Em paralelo, Cravalanças virá do ano de 2070 em uma espécie de container bastante precário. Enquanto recebe ordens dos agentes do futuro, tentará de todas as formas estabelecer contato com aqueles que sofreram nas mãos de uma polícia punitiva, que traumatiza o preto pobre pelo simples fato de ser... isso mesmo, preto e pobre. Ao mesmo tempo, Marquim tentará superar a melancolia dos dias isolado em sua precária e apertada casa fazendo transmissões de rádio para ninguém (e a trilha sonora é um achado). Já Sartana se esforçará para tentar encontrar a prótese ideal para a sua perna. Em ambos os casos o desenho de produção involuntário serve para reforçar o caráter miserável da vida dos dois protagonistas: vivendo em meio a entulhos, em residências decadentes, sujas, sufocantes, tocam uma vida em que haverá pouco espaço para qualquer tipo de satisfação. Ou mesmo de compensação por aquilo que ocorreu no passado.
Utilizando também os cenários desérticos e os objetos cênicos decrépitos como parte da construção do cenário desolador, Queirós parece comunicar muito mais com o uso da imagem do que, necessariamente, do texto. Há um clima generalizado de desalento, que se sobressai nos silêncios, na ambientação que oprime, no eco das vozes contidas. Marquim quer fazer contato com o "futuro" e resolve reunir um sem fim de manifestações culturais variadas - do barulho das feiras livres, passando pelo divertido aparato musical de um conjunto de tecnobrega, até chegar ao hip hop como expressão.

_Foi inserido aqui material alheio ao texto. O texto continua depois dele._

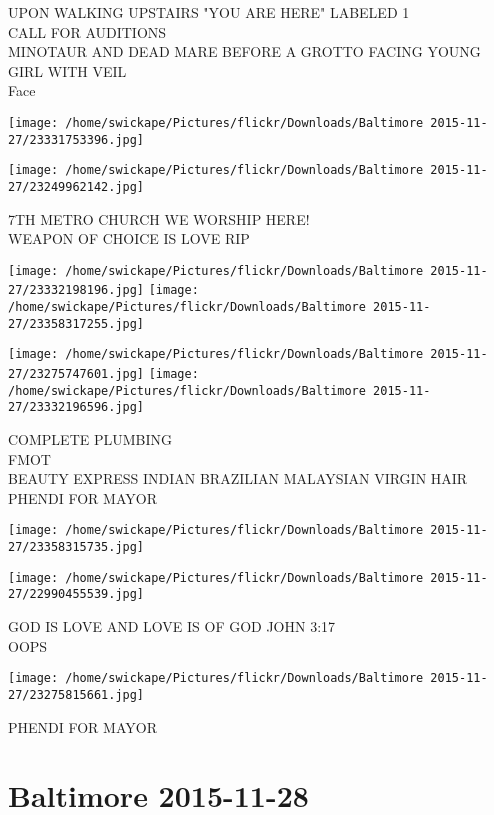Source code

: \documentclass[10pt,letterpaper]{article}
\begin{document}
UPON WALKING UPSTAIRS "YOU ARE HERE" LABELED 1\\
CALL FOR AUDITIONS\\
MINOTAUR AND DEAD MARE BEFORE A GROTTO FACING YOUNG GIRL WITH VEIL\\
Face
\pagebreak

\texttt{[image: /home/swickape/Pictures/flickr/Downloads/Baltimore 2015-11-27/23331753396.jpg]}

\vspace{0.25in}
\texttt{[image: /home/swickape/Pictures/flickr/Downloads/Baltimore 2015-11-27/23249962142.jpg]}

7TH METRO CHURCH WE WORSHIP HERE!\\
WEAPON OF CHOICE IS LOVE RIP
\pagebreak

\texttt{[image: /home/swickape/Pictures/flickr/Downloads/Baltimore 2015-11-27/23332198196.jpg]}
\texttt{[image: /home/swickape/Pictures/flickr/Downloads/Baltimore 2015-11-27/23358317255.jpg]}

\texttt{[image: /home/swickape/Pictures/flickr/Downloads/Baltimore 2015-11-27/23275747601.jpg]}
\texttt{[image: /home/swickape/Pictures/flickr/Downloads/Baltimore 2015-11-27/23332196596.jpg]}

COMPLETE PLUMBING\\
FMOT\\
BEAUTY EXPRESS INDIAN BRAZILIAN MALAYSIAN VIRGIN HAIR\\
PHENDI FOR MAYOR
\pagebreak

\texttt{[image: /home/swickape/Pictures/flickr/Downloads/Baltimore 2015-11-27/23358315735.jpg]}

\vspace{0.25in}
\texttt{[image: /home/swickape/Pictures/flickr/Downloads/Baltimore 2015-11-27/22990455539.jpg]}

GOD IS LOVE AND LOVE IS OF GOD JOHN 3:17\\
OOPS
\pagebreak

\texttt{[image: /home/swickape/Pictures/flickr/Downloads/Baltimore 2015-11-27/23275815661.jpg]}

PHENDI FOR MAYOR
\pagebreak

\section*{Baltimore 2015-11-28}
\end{document}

Enviar esse material para sabe-se lá onde e com que tecnologia parece ser a solução final em meio a trens que nunca chegam, horizontes pós-apocalípticos, tiroteios contra seres imaginários (mas muito "reais" para os envolvidos). É tudo muito simbólico, nem sempre fácil. Mas é difícil não ficar impactado por essa obra que, não por acaso, se tornou o 69º melhor documentário da história, de acordo com votação feita pela Associação Brasileira de Críticos de Cinema (Abraccine). Uma bela credencial.